**WHAT IS REQUIRED**
Give the entries below, from the first line through the line containing "21: (222, 174)", as a numbered list, leaving out any blank lines.
(GIVEN DATA)
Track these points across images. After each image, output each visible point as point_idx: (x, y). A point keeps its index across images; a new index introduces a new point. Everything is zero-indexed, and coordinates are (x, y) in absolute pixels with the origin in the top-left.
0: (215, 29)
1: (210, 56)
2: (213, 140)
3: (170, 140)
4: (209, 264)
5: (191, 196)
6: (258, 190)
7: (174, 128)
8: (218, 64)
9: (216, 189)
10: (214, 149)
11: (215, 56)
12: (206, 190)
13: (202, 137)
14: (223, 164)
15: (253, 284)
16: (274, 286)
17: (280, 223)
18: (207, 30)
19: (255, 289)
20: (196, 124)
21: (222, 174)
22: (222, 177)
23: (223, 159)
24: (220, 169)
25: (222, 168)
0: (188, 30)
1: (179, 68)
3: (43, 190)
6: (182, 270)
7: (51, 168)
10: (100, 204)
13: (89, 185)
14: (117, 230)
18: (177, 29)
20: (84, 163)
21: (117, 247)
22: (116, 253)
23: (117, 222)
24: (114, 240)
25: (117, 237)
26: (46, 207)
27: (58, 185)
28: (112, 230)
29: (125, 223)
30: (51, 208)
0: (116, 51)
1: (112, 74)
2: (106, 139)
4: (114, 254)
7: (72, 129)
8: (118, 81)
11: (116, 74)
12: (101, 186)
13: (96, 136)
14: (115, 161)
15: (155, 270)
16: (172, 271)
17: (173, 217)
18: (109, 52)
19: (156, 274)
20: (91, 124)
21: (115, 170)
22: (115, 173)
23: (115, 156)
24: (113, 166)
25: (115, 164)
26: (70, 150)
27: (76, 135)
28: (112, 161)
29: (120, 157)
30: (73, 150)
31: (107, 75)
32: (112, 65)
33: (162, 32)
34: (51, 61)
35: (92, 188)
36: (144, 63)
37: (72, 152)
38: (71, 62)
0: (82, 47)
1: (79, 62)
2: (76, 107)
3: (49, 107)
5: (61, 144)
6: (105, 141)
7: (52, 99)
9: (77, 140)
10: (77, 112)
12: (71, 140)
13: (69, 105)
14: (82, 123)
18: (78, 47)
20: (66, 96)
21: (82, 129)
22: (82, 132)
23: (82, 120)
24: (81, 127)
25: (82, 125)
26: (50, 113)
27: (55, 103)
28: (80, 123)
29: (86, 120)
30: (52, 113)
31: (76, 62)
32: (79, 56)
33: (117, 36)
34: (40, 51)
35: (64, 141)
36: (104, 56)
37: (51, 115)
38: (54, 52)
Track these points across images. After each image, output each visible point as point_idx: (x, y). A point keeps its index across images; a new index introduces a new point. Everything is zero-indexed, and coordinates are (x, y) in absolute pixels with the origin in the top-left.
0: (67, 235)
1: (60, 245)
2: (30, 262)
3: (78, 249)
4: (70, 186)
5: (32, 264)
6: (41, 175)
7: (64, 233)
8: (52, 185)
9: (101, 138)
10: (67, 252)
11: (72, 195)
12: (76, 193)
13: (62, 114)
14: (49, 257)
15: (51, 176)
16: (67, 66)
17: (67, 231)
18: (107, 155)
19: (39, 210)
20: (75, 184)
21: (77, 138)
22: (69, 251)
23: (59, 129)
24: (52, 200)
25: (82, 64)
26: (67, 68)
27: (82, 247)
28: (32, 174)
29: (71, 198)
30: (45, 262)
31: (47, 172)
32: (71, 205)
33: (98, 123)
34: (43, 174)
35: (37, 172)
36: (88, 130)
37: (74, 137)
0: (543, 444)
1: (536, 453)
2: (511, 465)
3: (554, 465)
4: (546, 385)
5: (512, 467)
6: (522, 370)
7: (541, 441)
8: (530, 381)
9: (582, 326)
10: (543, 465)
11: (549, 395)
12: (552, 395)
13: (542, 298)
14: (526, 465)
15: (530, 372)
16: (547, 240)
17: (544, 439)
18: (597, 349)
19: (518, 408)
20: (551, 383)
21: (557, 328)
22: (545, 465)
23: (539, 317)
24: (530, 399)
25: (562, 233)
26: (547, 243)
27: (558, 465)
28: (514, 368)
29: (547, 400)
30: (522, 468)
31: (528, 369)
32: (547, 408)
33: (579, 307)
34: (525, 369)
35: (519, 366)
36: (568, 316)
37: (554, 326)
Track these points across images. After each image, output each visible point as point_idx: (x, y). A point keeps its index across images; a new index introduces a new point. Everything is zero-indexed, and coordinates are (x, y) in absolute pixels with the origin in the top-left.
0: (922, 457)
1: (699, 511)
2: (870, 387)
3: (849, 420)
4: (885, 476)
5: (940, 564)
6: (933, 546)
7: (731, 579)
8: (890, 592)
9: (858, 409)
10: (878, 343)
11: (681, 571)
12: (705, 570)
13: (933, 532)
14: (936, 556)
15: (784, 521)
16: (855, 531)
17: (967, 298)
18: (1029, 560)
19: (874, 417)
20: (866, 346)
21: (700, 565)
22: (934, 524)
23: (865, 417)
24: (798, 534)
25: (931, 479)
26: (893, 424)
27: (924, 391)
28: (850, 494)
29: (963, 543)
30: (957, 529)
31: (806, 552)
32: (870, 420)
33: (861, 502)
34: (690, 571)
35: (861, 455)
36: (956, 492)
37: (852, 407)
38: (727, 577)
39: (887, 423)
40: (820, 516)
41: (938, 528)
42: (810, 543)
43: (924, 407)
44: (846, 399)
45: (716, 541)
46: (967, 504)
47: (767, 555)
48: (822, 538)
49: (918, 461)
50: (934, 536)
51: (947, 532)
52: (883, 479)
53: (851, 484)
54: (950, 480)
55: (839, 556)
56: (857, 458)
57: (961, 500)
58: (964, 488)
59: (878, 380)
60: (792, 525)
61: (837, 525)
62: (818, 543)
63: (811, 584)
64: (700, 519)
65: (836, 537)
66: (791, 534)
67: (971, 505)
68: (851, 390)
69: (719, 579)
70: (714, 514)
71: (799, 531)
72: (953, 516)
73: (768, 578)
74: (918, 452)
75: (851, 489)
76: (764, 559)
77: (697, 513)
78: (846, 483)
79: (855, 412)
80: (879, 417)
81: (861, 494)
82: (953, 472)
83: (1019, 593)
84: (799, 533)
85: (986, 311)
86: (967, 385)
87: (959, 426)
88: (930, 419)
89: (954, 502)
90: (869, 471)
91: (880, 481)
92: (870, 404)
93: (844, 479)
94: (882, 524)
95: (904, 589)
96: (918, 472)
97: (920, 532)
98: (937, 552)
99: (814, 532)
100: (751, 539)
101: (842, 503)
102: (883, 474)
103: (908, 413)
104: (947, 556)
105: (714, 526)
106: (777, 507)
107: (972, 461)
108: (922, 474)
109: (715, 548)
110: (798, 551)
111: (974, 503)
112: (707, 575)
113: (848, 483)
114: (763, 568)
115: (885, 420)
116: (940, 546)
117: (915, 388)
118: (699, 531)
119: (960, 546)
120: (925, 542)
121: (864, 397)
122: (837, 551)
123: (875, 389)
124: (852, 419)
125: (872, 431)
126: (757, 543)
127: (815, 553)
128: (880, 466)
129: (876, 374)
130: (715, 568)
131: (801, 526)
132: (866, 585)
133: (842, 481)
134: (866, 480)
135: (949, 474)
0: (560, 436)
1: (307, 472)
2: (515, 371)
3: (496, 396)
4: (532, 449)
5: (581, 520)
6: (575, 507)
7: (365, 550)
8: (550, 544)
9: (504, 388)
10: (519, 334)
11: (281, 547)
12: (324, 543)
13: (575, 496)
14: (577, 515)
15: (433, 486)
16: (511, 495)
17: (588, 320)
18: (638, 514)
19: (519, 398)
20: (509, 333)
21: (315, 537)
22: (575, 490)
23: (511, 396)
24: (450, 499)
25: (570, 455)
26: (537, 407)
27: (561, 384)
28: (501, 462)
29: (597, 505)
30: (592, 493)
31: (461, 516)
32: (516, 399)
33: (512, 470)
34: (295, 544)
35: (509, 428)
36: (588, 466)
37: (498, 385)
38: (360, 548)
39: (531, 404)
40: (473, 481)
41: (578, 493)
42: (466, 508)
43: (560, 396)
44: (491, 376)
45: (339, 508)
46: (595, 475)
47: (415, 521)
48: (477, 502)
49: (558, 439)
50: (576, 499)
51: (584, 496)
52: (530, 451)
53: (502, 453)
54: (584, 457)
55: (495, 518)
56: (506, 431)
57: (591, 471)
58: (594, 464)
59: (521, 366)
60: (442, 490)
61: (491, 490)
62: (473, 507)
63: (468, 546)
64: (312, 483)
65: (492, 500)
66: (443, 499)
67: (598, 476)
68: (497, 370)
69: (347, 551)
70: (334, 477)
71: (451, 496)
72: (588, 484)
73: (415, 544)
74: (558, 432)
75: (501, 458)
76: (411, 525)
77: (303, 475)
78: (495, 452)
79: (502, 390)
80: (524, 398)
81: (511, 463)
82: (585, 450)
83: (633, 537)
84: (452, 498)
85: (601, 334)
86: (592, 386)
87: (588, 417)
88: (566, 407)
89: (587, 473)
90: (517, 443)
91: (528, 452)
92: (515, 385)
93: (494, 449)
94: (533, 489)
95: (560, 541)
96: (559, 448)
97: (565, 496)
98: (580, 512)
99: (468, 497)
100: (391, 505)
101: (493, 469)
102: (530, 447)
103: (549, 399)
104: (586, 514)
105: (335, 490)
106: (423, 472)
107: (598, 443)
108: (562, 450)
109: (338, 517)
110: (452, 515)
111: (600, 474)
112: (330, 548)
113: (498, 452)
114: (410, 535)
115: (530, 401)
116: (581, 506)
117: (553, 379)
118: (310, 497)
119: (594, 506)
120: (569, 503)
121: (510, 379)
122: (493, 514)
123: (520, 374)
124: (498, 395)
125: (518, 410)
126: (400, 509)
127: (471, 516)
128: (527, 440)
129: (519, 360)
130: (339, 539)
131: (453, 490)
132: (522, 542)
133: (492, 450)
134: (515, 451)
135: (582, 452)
(End GIVEN DATA)
**EXPECTED ANSWER**
1. Track these points across images. After each image, output each visible point as point_idx: (x, y). A point keeps its index across images; a new index introduces a new point. Everything is zero-indexed, and coordinates are (x, y) in absolute pixels with the origin in the top-left.
2. 0: (215, 29)
3. 1: (210, 56)
4. 2: (213, 140)
5. 3: (170, 140)
6. 4: (209, 264)
7. 5: (191, 196)
8. 6: (258, 190)
9. 7: (174, 128)
10. 8: (218, 64)
11. 9: (216, 189)
12. 10: (214, 149)
13. 11: (215, 56)
14. 12: (206, 190)
15. 13: (202, 137)
16. 14: (223, 164)
17. 15: (253, 284)
18. 16: (274, 286)
19. 17: (280, 223)
20. 18: (207, 30)
21. 19: (255, 289)
22. 20: (196, 124)
23. 21: (222, 174)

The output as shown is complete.